子どもたち自身が店を構え、販売を手がけるフリーマーケット「キッズマーケットストリート」が12日、岡山県津山市中心商店街のソシオ一番街で開かれ、商品を売り出す小学生たちとお目当ての品を買い求める家族連れらで、商店街は活気にあふれた。
子育て応援や地域活性化を目的にソシオ一番街を拠点に活動する団体・Y’sgroup(山本愛也代表)が主催。社会や経済の仕組みとお金の使い方を学ぶきっかけにもなるようにと今回初めて企画し、市内の小学1~6年生56人が参加。午前の部と午後の部に分かれて出店した。
保護者が見守る中、子どもたちは古いおもちゃや人形、絵本、洋服など家にあった不用品に値段を付けて陳列し、「いらっしゃいませ」と呼び込み。訪れた人たちに「安くしますよ!」「どうぞ見ていってください」とPRするほかに会計を自ら行うなど、“店長”として大人さながらに切り盛りしていた。
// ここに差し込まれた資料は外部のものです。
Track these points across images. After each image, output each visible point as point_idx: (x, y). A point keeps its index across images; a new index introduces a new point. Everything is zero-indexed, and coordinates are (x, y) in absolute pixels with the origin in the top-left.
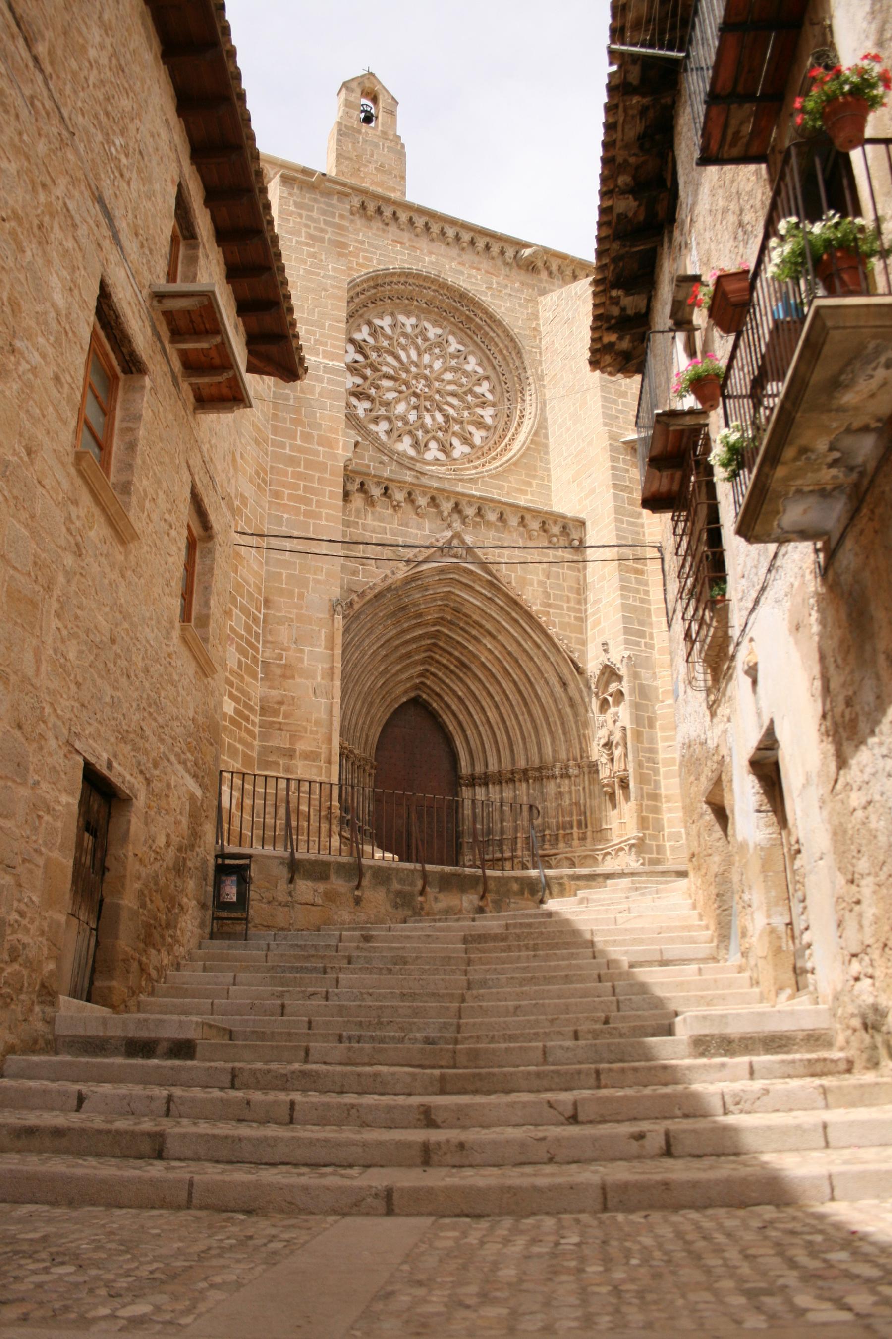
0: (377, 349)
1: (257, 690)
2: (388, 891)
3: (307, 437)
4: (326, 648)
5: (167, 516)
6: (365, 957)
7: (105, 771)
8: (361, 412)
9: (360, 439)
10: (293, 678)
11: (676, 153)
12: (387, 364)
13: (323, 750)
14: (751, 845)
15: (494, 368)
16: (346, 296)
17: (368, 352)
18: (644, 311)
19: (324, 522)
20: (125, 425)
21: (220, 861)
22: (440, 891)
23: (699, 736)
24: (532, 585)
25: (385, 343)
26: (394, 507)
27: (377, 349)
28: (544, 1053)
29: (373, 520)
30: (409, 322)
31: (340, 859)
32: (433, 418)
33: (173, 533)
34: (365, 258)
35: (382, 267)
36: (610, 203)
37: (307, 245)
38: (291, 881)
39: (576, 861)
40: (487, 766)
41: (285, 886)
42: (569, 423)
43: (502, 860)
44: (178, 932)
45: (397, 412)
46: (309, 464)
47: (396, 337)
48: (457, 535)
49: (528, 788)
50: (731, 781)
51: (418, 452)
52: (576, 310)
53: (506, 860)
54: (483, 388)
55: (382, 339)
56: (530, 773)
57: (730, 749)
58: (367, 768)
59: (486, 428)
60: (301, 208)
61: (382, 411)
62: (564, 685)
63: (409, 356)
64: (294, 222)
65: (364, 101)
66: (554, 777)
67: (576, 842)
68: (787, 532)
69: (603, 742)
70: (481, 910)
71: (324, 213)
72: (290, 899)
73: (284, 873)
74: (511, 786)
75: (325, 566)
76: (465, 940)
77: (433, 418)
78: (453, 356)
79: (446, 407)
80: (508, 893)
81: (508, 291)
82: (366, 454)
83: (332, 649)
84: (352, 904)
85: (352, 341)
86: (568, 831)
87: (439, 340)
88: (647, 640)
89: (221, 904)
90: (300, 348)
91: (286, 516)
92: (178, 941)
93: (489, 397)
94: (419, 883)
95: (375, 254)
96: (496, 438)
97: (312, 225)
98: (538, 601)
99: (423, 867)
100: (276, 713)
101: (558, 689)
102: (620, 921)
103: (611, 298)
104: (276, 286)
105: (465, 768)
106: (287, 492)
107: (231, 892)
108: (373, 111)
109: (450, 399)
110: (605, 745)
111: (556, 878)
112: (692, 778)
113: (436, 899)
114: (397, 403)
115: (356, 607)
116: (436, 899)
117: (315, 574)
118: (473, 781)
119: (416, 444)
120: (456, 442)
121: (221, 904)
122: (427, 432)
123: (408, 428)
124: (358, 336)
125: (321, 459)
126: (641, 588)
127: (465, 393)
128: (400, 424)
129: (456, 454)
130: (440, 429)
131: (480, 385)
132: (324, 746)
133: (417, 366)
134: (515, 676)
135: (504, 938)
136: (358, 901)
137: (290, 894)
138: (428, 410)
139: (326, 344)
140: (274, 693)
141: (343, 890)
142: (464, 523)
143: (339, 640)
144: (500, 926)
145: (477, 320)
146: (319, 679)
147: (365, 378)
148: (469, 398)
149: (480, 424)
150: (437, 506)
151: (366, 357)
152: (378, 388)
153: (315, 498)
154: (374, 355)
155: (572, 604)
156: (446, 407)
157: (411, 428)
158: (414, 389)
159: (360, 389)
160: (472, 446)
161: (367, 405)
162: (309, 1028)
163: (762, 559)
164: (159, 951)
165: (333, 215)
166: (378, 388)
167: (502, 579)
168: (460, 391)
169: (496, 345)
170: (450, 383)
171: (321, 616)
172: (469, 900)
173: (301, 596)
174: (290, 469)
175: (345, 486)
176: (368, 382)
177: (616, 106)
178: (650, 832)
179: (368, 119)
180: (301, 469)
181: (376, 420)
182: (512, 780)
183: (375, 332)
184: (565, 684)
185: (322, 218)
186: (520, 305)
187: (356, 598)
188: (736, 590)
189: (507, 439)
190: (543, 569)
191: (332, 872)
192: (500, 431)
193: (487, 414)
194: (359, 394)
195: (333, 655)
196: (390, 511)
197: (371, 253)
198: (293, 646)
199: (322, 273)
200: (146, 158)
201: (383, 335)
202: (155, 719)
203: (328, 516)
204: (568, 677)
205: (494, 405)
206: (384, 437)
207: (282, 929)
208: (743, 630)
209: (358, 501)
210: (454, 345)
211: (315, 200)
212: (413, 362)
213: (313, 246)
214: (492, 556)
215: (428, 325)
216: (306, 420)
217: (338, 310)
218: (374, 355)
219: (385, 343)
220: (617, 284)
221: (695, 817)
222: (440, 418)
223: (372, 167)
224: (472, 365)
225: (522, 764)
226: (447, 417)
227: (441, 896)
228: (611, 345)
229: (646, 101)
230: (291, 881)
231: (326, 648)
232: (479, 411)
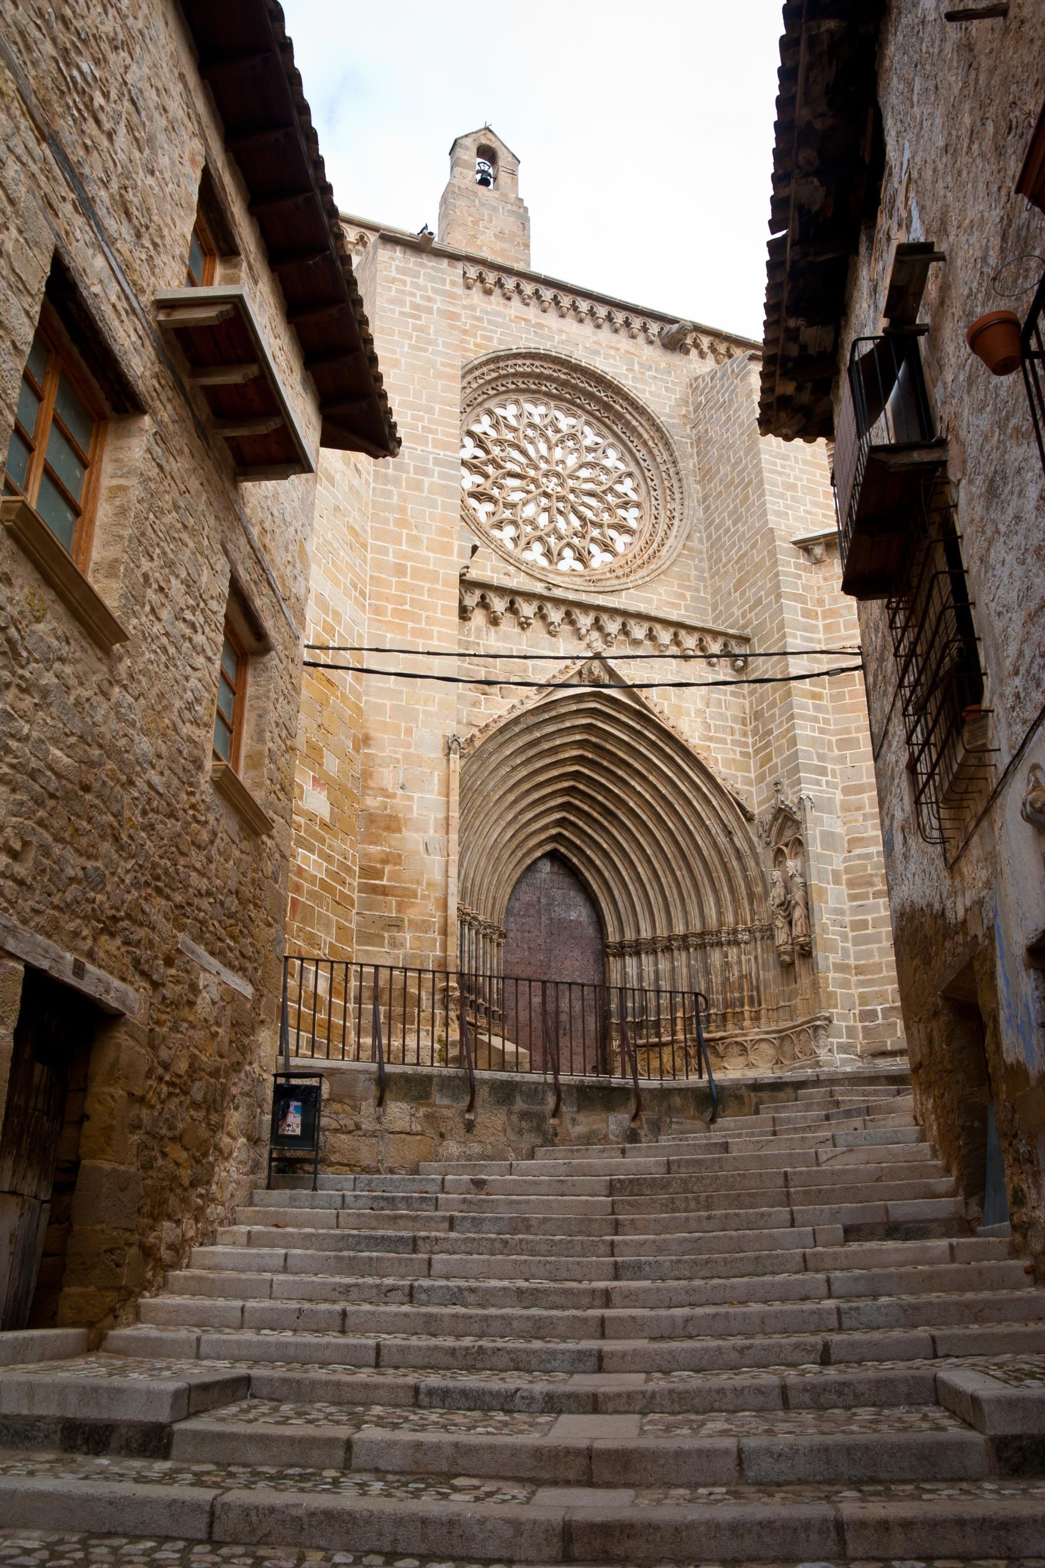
1: (351, 850)
2: (510, 1113)
3: (414, 541)
4: (439, 794)
5: (188, 615)
6: (473, 1219)
7: (70, 979)
8: (482, 517)
9: (478, 543)
10: (400, 831)
11: (881, 102)
12: (512, 460)
13: (437, 919)
15: (638, 463)
16: (460, 373)
17: (490, 445)
18: (829, 350)
20: (115, 482)
21: (281, 1081)
22: (579, 1110)
23: (930, 905)
24: (688, 714)
25: (510, 436)
26: (521, 624)
27: (499, 442)
28: (740, 1462)
29: (498, 640)
32: (568, 523)
34: (484, 337)
35: (503, 347)
37: (413, 316)
38: (380, 1102)
39: (748, 1046)
40: (638, 931)
41: (372, 1110)
42: (729, 523)
43: (661, 1045)
44: (214, 1187)
45: (524, 516)
46: (417, 573)
47: (522, 428)
49: (689, 959)
51: (551, 562)
52: (733, 391)
54: (627, 487)
55: (505, 431)
56: (692, 940)
57: (990, 928)
58: (495, 937)
59: (630, 532)
60: (405, 274)
61: (507, 514)
62: (729, 834)
63: (537, 451)
64: (397, 290)
67: (747, 1023)
69: (777, 902)
70: (633, 1137)
71: (432, 279)
72: (378, 1127)
73: (373, 1090)
74: (667, 955)
75: (438, 696)
76: (612, 1188)
77: (568, 523)
78: (589, 450)
79: (582, 509)
81: (652, 373)
82: (489, 564)
83: (448, 795)
84: (462, 1132)
85: (470, 434)
86: (738, 1010)
87: (573, 431)
88: (829, 778)
92: (213, 1200)
94: (551, 1100)
95: (495, 332)
96: (642, 543)
97: (418, 293)
98: (696, 734)
100: (379, 875)
101: (722, 839)
102: (823, 1157)
103: (787, 330)
105: (613, 937)
106: (390, 607)
107: (294, 1123)
110: (781, 905)
113: (574, 1121)
114: (524, 505)
115: (477, 744)
116: (574, 1120)
117: (426, 705)
118: (621, 951)
119: (548, 554)
121: (278, 1138)
122: (560, 538)
123: (538, 533)
124: (477, 429)
125: (431, 567)
126: (821, 716)
129: (595, 563)
130: (575, 534)
131: (621, 483)
132: (438, 914)
133: (547, 461)
134: (670, 824)
135: (665, 1186)
136: (470, 1126)
137: (378, 1119)
138: (560, 512)
139: (435, 432)
140: (374, 849)
142: (606, 642)
143: (455, 785)
145: (617, 407)
146: (431, 831)
147: (486, 476)
148: (610, 498)
149: (622, 528)
150: (572, 623)
151: (487, 452)
152: (501, 487)
153: (424, 614)
154: (496, 451)
155: (737, 737)
156: (582, 509)
157: (542, 533)
158: (544, 488)
159: (480, 489)
160: (615, 554)
161: (489, 507)
162: (430, 1259)
164: (178, 1222)
165: (443, 281)
166: (501, 487)
168: (599, 489)
169: (640, 436)
170: (586, 480)
171: (433, 755)
172: (616, 1121)
173: (409, 731)
174: (394, 580)
175: (461, 602)
176: (490, 481)
178: (839, 1010)
179: (484, 182)
180: (408, 580)
181: (499, 525)
182: (668, 949)
184: (730, 833)
185: (429, 285)
186: (667, 389)
187: (478, 734)
189: (655, 545)
190: (702, 696)
191: (434, 1089)
192: (646, 535)
193: (631, 516)
194: (479, 496)
195: (448, 802)
196: (517, 630)
197: (491, 331)
198: (400, 792)
199: (430, 348)
200: (143, 114)
201: (507, 426)
202: (168, 898)
205: (638, 505)
206: (510, 545)
207: (366, 1170)
209: (479, 618)
210: (590, 437)
211: (422, 265)
212: (542, 457)
213: (419, 318)
215: (559, 415)
216: (412, 521)
217: (451, 393)
218: (496, 451)
220: (794, 311)
222: (576, 522)
223: (490, 234)
224: (612, 459)
225: (680, 929)
227: (581, 1118)
230: (380, 1102)
231: (439, 794)
232: (621, 512)
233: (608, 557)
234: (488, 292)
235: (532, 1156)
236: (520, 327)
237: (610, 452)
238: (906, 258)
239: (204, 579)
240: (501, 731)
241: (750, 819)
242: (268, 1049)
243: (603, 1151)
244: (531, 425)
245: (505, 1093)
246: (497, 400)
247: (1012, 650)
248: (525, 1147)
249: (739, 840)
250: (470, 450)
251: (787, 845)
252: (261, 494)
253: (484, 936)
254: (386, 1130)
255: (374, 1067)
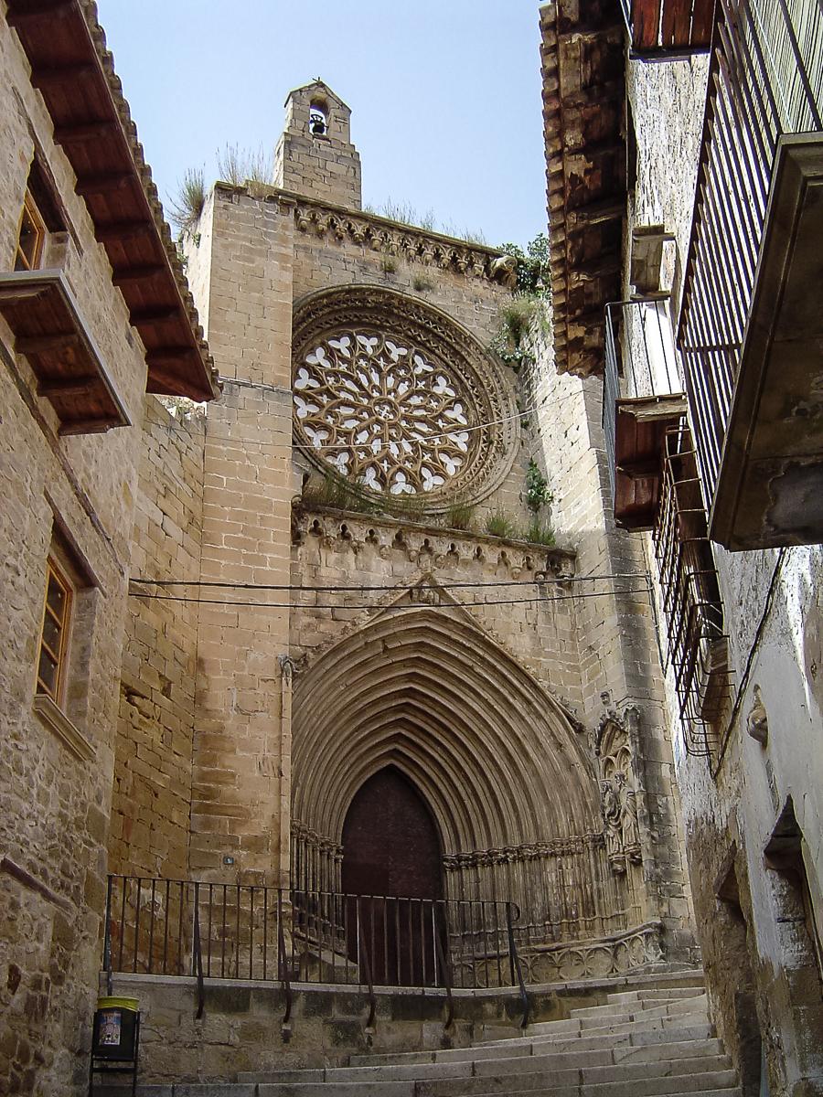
0: (335, 374)
8: (317, 444)
10: (233, 751)
14: (776, 967)
19: (268, 568)
25: (343, 367)
27: (335, 374)
30: (369, 343)
31: (263, 985)
33: (21, 581)
36: (559, 167)
38: (199, 1015)
48: (428, 577)
50: (745, 875)
53: (502, 957)
59: (460, 455)
63: (370, 381)
65: (313, 111)
66: (554, 855)
68: (784, 531)
73: (190, 1005)
77: (399, 447)
80: (481, 1017)
89: (99, 1050)
90: (211, 361)
91: (223, 562)
93: (463, 422)
99: (370, 989)
102: (618, 1056)
104: (172, 286)
108: (324, 121)
109: (418, 425)
111: (542, 995)
112: (702, 866)
120: (426, 473)
122: (392, 462)
127: (436, 418)
128: (362, 455)
129: (427, 486)
130: (407, 459)
131: (452, 409)
136: (286, 1037)
141: (265, 1024)
144: (464, 1067)
147: (320, 406)
149: (452, 452)
152: (336, 416)
156: (414, 435)
159: (314, 419)
160: (445, 476)
161: (324, 436)
163: (761, 577)
166: (336, 416)
167: (481, 625)
172: (430, 1030)
175: (293, 528)
177: (554, 49)
181: (334, 453)
183: (331, 354)
188: (734, 623)
194: (316, 425)
203: (275, 558)
204: (564, 738)
208: (746, 676)
209: (311, 543)
210: (421, 366)
214: (466, 595)
215: (390, 345)
219: (343, 367)
221: (709, 916)
222: (407, 448)
224: (442, 387)
226: (414, 444)
227: (395, 1026)
228: (579, 341)
229: (588, 38)
230: (199, 1015)
232: (451, 437)
233: (439, 481)
234: (320, 234)
235: (347, 1063)
236: (343, 267)
237: (441, 380)
238: (641, 239)
239: (27, 525)
240: (335, 651)
241: (580, 729)
242: (91, 964)
243: (416, 1056)
244: (364, 356)
245: (320, 1004)
246: (330, 334)
247: (737, 584)
248: (341, 1055)
249: (571, 751)
250: (305, 381)
251: (615, 756)
252: (83, 444)
253: (321, 852)
254: (206, 1042)
255: (194, 980)
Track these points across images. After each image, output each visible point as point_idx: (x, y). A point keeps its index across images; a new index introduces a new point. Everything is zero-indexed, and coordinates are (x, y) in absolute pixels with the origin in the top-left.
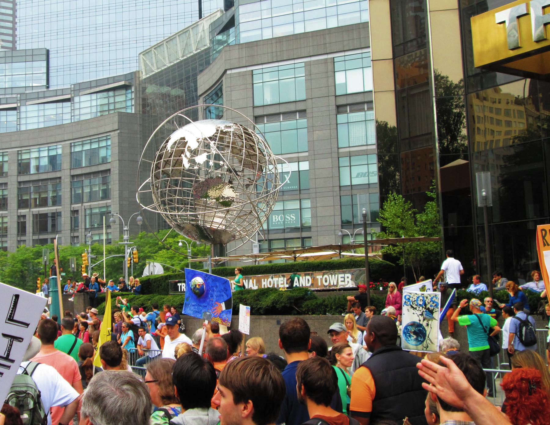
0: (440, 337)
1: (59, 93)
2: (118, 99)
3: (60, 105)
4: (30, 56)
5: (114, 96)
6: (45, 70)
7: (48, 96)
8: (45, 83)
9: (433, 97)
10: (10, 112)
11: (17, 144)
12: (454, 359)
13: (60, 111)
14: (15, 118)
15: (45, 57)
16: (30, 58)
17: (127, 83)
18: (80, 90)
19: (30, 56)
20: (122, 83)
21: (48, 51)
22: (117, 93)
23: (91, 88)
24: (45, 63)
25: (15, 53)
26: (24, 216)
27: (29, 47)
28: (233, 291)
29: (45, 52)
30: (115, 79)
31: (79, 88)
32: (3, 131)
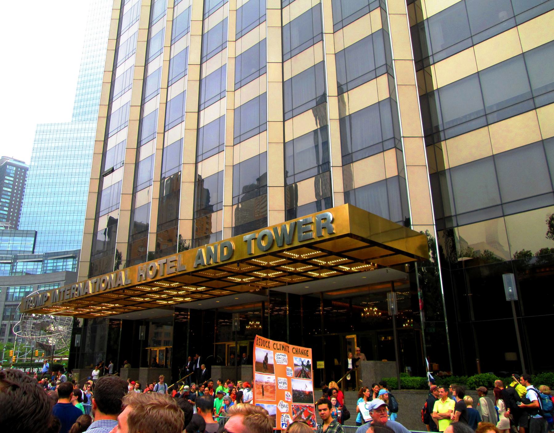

さらに、きょうだいで役割を分担し、陳列商品を整理するほか、タイムセールで値引きを行うなどそれぞれが考えて行動する姿も見られた。早速、商品を購入した一宮小2年・藤木禅君(7)は「お店を頑張っているお兄さんやお姉さんの姿がとてもかっこいい」と話していた。
自身が幼いころに遊んでいたおもちゃなどを販売していた大崎小5年・本城奏汰君(10)は「お客さんの興味を引くために工夫した。買った商品で楽しんでもらえたらうれしい。自分の中では不用な物でも他の人から見ると必要になるなど、お店を出してさまざまな事を学べてとても楽しかった」とにっこり。山本さんは「好評をいただきありがたい。できれば定期的に開催できるようにしたい」と語っていた。